The Healthy Eating Healthy Action plan was investing about $70m a year for on-the-ground programs before it was axed in 2009. At least double this amount needs to be invested back into obesity prevention and rather than running a series of programs centrally from the Ministry of Health, the funding should be provided through DHBs to implement systems-based approaches across their regions based on the learnings from the Healthy Families NZ programs and other systems-based interventions.

While prevention is relatively cheap in dollar terms, it requires commitment in political terms – implementing the policies which public health recommends, parents support, children need, but industry opposes requires more leadership than dollars.

Associate Professor Susan St John is an Honorary Academic in the School of Economics at The University of Auckland’s Faculty of Business and Economics.

This would be a good Budget if it included a complete overhaul of family policies. Too many families have to spend too much time at foodbanks, budgeting services, WINZ offices and Housing New Zealand trying to get the extra assistance they so desperately need. CPAG research shows there are 40,000 preventable child hospital admissions due to family poverty each year. This is not good for the economy, or for mental and physical well-being.

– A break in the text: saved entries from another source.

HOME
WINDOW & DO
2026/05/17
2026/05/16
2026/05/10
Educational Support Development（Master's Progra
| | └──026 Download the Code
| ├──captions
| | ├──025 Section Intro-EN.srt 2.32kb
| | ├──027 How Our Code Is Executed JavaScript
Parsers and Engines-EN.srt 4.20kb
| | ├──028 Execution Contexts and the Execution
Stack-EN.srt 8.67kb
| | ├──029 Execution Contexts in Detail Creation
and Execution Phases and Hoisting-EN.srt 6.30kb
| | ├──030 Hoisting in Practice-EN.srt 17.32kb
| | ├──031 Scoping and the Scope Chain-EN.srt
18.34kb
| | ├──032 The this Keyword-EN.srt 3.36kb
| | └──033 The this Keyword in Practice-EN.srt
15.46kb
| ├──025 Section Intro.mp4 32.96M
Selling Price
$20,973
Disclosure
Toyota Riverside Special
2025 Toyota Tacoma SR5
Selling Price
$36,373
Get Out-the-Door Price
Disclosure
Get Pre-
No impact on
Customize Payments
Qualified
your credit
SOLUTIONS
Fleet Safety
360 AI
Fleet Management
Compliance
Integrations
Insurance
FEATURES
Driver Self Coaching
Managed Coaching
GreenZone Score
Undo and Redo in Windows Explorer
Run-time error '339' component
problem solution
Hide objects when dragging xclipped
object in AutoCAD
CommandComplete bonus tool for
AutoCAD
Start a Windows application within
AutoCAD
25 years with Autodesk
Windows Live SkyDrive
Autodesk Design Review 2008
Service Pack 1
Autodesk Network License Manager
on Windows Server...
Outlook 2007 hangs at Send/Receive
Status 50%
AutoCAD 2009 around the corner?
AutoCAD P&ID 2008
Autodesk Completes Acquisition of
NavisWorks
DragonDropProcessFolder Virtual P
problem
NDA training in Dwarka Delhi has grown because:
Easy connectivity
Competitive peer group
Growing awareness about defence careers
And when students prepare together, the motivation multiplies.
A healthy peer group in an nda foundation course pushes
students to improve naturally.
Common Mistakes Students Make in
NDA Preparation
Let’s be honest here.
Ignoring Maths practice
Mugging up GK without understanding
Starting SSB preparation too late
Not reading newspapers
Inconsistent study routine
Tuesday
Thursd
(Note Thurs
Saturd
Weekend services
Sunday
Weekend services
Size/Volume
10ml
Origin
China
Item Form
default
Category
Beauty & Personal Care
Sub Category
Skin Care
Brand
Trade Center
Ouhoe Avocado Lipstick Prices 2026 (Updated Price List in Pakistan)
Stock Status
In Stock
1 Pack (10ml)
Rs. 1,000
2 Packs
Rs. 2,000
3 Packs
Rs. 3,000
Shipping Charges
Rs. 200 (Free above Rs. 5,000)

The Government may be tempted to raise the second tax threshold from $48,000, but a $5000 increase would be worth only $12 a week at best, and only for families above the threshold. The cost of this policy would be around $625m and be a poor use of funds.

Instead this budget should assist low income households directly. The policy that requires parents work a fixed number of hours per week to access full state tax credits for their children belongs in the last century. About $500m per annum is needed to fix this. Only the worst off families would get anything, so it would be a very cost-effective way to improve New Zealand’s terrible child poverty figures.

Then the budget needs another $700m to simply restore the payments to low income working families that have been progressively cut in real terms since 2010.

This budget should then lock in annual automatic adjustments to wages and prices in much the same way as New Zealand Super is annually adjusted.

Too many of our tertiary students are exposed to mind-numbing hardship. Students have had to borrow more and more for their courses and living costs, allowing the Government to produce bigger surpluses and repay public debt. This Budget must not continue to reduce net public debt by shifting more into private debt. New Zealand already has one of the lowest net public debt to GDP ratios in the world, especially when assets in the New Zealand Superannuation Fund are counted as they should be.

Parents trying to work, study and raise children on low wages are crippled by student loan repayments and begin to lose Working for Families and accommodation supplements at very low levels of earnings. This budget needs to signal a well-thought-out debt forgiveness programme, unfreeze thresholds for loan repayments, and give a much wider entitlement to student allowances.